Top of SOURCE INFORMATION
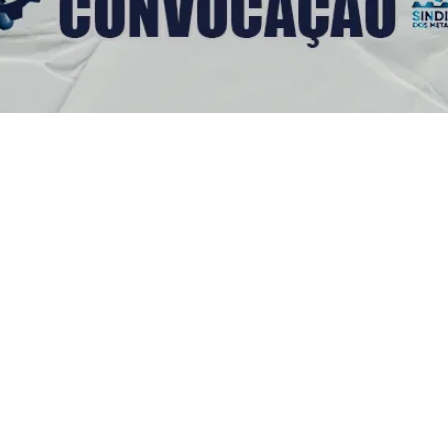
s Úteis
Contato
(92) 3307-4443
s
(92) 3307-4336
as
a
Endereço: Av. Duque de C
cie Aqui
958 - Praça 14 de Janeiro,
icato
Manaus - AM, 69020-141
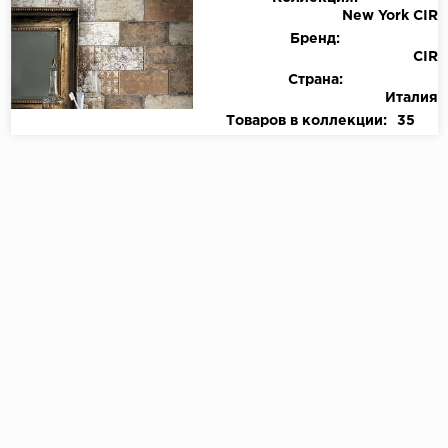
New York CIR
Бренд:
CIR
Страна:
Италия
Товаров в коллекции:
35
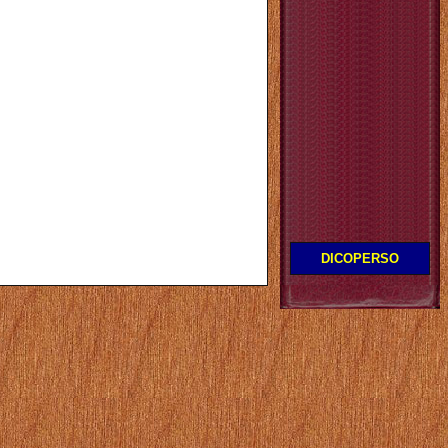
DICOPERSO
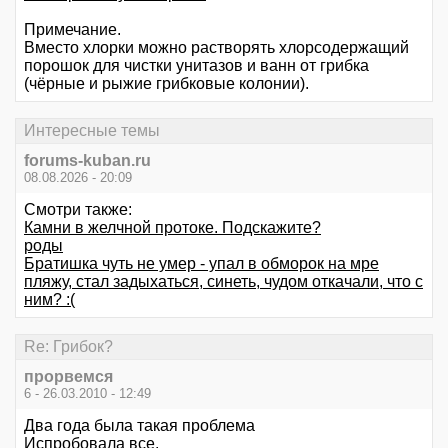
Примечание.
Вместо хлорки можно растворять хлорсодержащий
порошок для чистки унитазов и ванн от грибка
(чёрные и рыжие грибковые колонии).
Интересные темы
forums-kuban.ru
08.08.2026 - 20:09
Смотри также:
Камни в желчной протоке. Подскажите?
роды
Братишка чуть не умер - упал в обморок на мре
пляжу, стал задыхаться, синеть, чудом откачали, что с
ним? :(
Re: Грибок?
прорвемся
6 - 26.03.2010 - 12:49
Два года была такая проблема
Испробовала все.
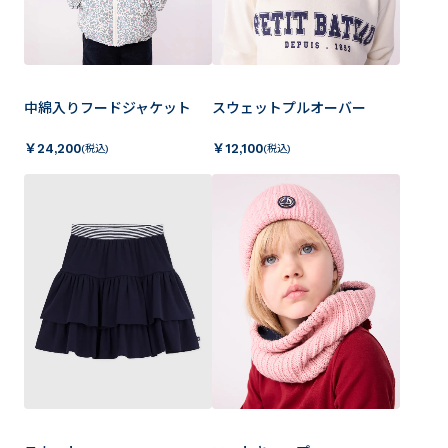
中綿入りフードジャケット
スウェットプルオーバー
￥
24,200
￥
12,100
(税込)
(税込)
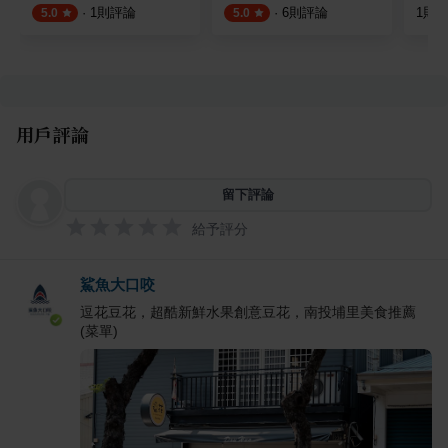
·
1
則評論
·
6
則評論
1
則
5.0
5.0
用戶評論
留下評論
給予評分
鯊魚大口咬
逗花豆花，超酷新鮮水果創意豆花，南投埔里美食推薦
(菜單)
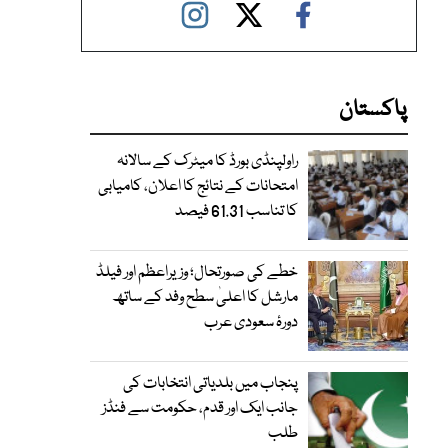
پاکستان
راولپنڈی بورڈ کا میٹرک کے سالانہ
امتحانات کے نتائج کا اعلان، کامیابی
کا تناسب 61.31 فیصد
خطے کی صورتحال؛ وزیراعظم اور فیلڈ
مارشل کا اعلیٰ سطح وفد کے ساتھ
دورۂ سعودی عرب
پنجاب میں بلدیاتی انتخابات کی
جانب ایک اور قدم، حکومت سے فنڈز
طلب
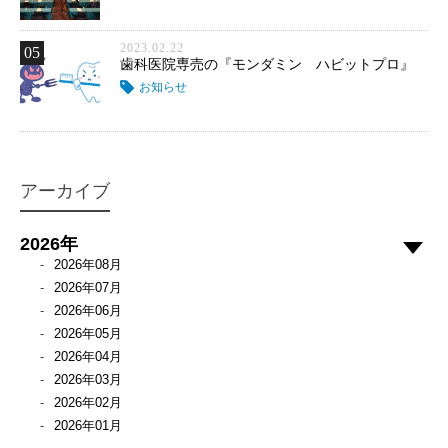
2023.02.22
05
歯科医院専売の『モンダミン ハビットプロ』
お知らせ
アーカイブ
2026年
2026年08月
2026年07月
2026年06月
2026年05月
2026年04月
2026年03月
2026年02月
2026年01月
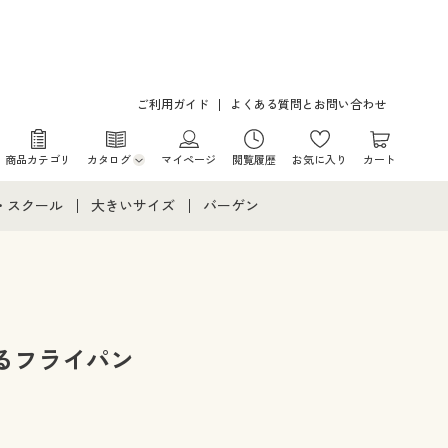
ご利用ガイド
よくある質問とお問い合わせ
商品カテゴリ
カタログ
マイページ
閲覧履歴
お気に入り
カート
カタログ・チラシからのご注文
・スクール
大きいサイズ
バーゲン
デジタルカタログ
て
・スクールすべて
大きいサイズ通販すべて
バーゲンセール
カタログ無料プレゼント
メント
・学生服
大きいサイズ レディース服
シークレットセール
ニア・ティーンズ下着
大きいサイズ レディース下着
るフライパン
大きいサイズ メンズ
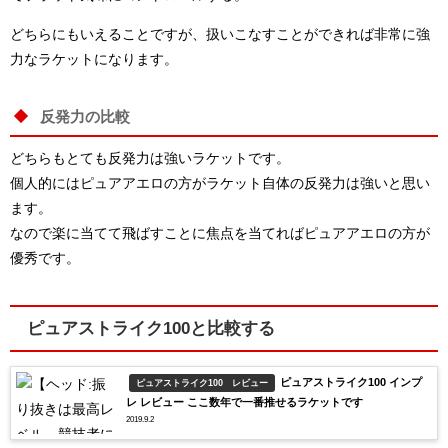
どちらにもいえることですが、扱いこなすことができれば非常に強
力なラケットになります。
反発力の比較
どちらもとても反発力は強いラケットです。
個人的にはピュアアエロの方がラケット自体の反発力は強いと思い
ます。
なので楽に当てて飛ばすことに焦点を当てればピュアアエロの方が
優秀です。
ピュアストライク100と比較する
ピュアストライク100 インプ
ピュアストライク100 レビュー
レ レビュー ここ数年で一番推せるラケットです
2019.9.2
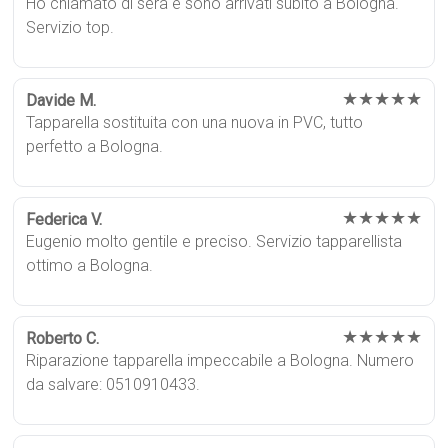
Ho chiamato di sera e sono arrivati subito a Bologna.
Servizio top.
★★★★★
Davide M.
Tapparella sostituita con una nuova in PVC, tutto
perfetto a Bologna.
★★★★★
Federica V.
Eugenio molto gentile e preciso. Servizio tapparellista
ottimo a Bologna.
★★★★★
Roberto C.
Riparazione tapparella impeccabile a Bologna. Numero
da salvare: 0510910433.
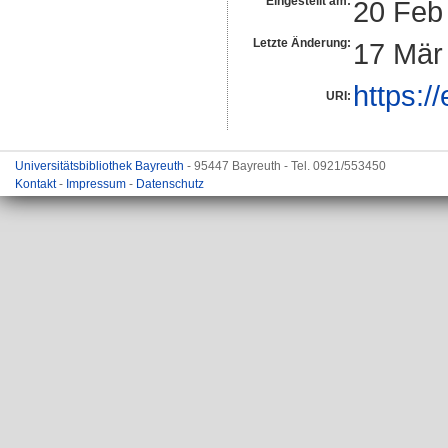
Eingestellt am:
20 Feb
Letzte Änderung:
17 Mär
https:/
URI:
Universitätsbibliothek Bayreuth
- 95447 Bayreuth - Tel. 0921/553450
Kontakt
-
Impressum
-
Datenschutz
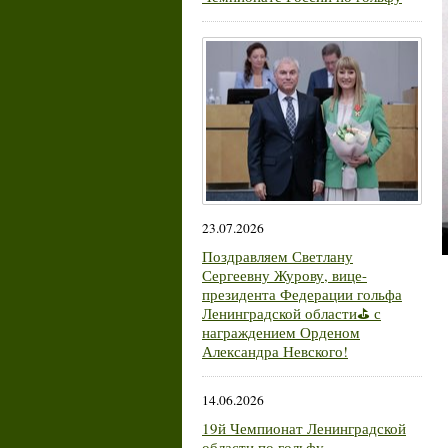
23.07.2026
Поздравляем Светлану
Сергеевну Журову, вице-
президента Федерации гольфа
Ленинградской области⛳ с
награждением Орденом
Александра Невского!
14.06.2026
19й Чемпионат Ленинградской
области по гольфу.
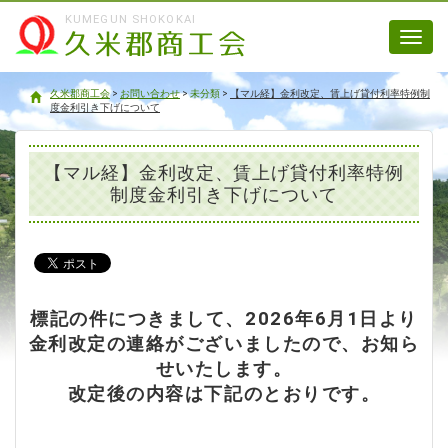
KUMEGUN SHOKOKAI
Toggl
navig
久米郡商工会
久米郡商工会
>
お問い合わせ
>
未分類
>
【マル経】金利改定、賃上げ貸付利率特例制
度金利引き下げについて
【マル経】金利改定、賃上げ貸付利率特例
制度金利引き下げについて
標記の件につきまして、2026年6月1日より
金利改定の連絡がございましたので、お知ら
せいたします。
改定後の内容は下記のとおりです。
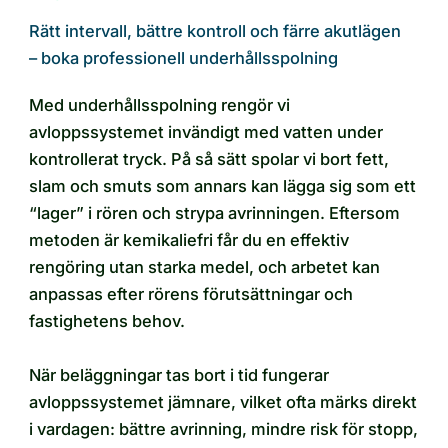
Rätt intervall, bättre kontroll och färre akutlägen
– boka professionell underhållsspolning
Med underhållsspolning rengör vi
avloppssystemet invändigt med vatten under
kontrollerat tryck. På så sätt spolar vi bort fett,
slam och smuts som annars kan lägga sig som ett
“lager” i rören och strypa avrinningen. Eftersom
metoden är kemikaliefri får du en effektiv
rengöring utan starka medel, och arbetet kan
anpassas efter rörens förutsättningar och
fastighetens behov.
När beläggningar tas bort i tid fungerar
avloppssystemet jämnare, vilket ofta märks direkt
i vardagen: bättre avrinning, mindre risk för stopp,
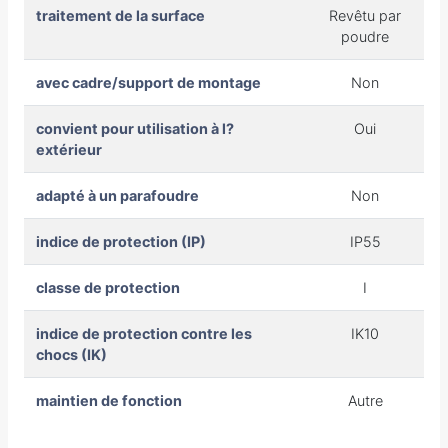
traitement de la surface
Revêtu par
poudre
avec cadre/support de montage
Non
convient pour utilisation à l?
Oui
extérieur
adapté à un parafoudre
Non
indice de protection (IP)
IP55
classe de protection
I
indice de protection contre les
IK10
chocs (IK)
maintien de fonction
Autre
Bottom of SOURCE INFORMATION
* WORK TO COMPLETE: Reproduce the material above, replacing "avloppssystemet" with "rörsystemet" wherever it occurs and changing nothing else. Omit the pictures from your output.

* RESPONSE:
s Úteis
Contato
(92) 3307-4443
s
(92) 3307-4336
as
a
Endereço: Av. Duque de C
cie Aqui
958 - Praça 14 de Janeiro,
icato
Manaus - AM, 69020-141
New York CIR
Бренд:
CIR
Страна:
Италия
Товаров в коллекции:
35
DICOPERSO
Примечание.
Вместо хлорки можно растворять хлорсодержащий
порошок для чистки унитазов и ванн от грибка
(чёрные и рыжие грибковые колонии).
Интересные темы
forums-kuban.ru
08.08.2026 - 20:09
Смотри также:
Камни в желчной протоке. Подскажите?
роды
Братишка чуть не умер - упал в обморок на мре
пляжу, стал задыхаться, синеть, чудом откачали, что с
ним? :(
Re: Грибок?
прорвемся
6 - 26.03.2010 - 12:49
Два года была такая проблема
Испробовала все.
中綿入りフードジャケット
スウェットプルオーバー
￥
24,200
￥
12,100
(税込)
(税込)
·
1
則評論
·
6
則評論
1
則
5.0
5.0
用戶評論
留下評論
給予評分
鯊魚大口咬
逗花豆花，超酷新鮮水果創意豆花，南投埔里美食推薦
(菜單)
پاکستان
راولپنڈی بورڈ کا میٹرک کے سالانہ
امتحانات کے نتائج کا اعلان، کامیابی
کا تناسب 61.31 فیصد
خطے کی صورتحال؛ وزیراعظم اور فیلڈ
مارشل کا اعلیٰ سطح وفد کے ساتھ
دورۂ سعودی عرب
پنجاب میں بلدیاتی انتخابات کی
جانب ایک اور قدم، حکومت سے فنڈز
طلب
2023.02.22
05
歯科医院専売の『モンダミン ハビットプロ』
お知らせ
アーカイブ
2026年
2026年08月
2026年07月
2026年06月
2026年05月
2026年04月
2026年03月
2026年02月
2026年01月
ご利用ガイド
よくある質問とお問い合わせ
商品カテゴリ
カタログ
マイページ
閲覧履歴
お気に入り
カート
カタログ・チラシからのご注文
・スクール
大きいサイズ
バーゲン
デジタルカタログ
て
・スクールすべて
大きいサイズ通販すべて
バーゲンセール
カタログ無料プレゼント
メント
・学生服
大きいサイズ レディース服
シークレットセール
ニア・ティーンズ下着
大きいサイズ レディース下着
るフライパン
大きいサイズ メンズ
どちらにもいえることですが、扱いこなすことができれば非常に強
力なラケットになります。
反発力の比較
どちらもとても反発力は強いラケットです。
個人的にはピュアアエロの方がラケット自体の反発力は強いと思い
ます。
なので楽に当てて飛ばすことに焦点を当てればピュアアエロの方が
優秀です。
ピュアストライク100と比較する
ピュアストライク100 インプ
ピュアストライク100 レビュー
レ レビュー ここ数年で一番推せるラケットです
2019.9.2
Ho chiamato di sera e sono arrivati subito a Bologna.
Servizio top.
★★★★★
Davide M.
Tapparella sostituita con una nuova in PVC, tutto
perfetto a Bologna.
★★★★★
Federica V.
Eugenio molto gentile e preciso. Servizio tapparellista
ottimo a Bologna.
★★★★★
Roberto C.
Riparazione tapparella impeccabile a Bologna. Numero
da salvare: 0510910433.
Eingestellt am:
20 Feb
Letzte Änderung:
17 Mär
https:/
URI:
Universitätsbibliothek Bayreuth
- 95447 Bayreuth - Tel. 0921/553450
Kontakt
-
Impressum
-
Datenschutz
23.07.2026
Поздравляем Светлану
Сергеевну Журову, вице-
президента Федерации гольфа
Ленинградской области⛳ с
награждением Орденом
Александра Невского!
14.06.2026
19й Чемпионат Ленинградской
области по гольфу.
KUMEGUN SHOKOKAI
Toggl
navig
久米郡商工会
久米郡商工会
>
お問い合わせ
>
未分類
>
【マル経】金利改定、賃上げ貸付利率特例制
度金利引き下げについて
【マル経】金利改定、賃上げ貸付利率特例
制度金利引き下げについて
標記の件につきまして、2026年6月1日より
金利改定の連絡がございましたので、お知ら
せいたします。
改定後の内容は下記のとおりです。
Rätt intervall, bättre kontroll och färre akutlägen
– boka professionell underhållsspolning
Med underhållsspolning rengör vi
rörsystemet invändigt med vatten under
kontrollerat tryck. På så sätt spolar vi bort fett,
slam och smuts som annars kan lägga sig som ett
“lager” i rören och strypa avrinningen. Eftersom
metoden är kemikaliefri får du en effektiv
rengöring utan starka medel, och arbetet kan
anpassas efter rörens förutsättningar och
fastighetens behov.
När beläggningar tas bort i tid fungerar
rörsystemet jämnare, vilket ofta märks direkt
i vardagen: bättre avrinning, mindre risk för stopp,
traitement de la surface
Revêtu par
poudre
avec cadre/support de montage
Non
convient pour utilisation à l?
Oui
extérieur
adapté à un parafoudre
Non
indice de protection (IP)
IP55
classe de protection
I
indice de protection contre les
IK10
chocs (IK)
maintien de fonction
Autre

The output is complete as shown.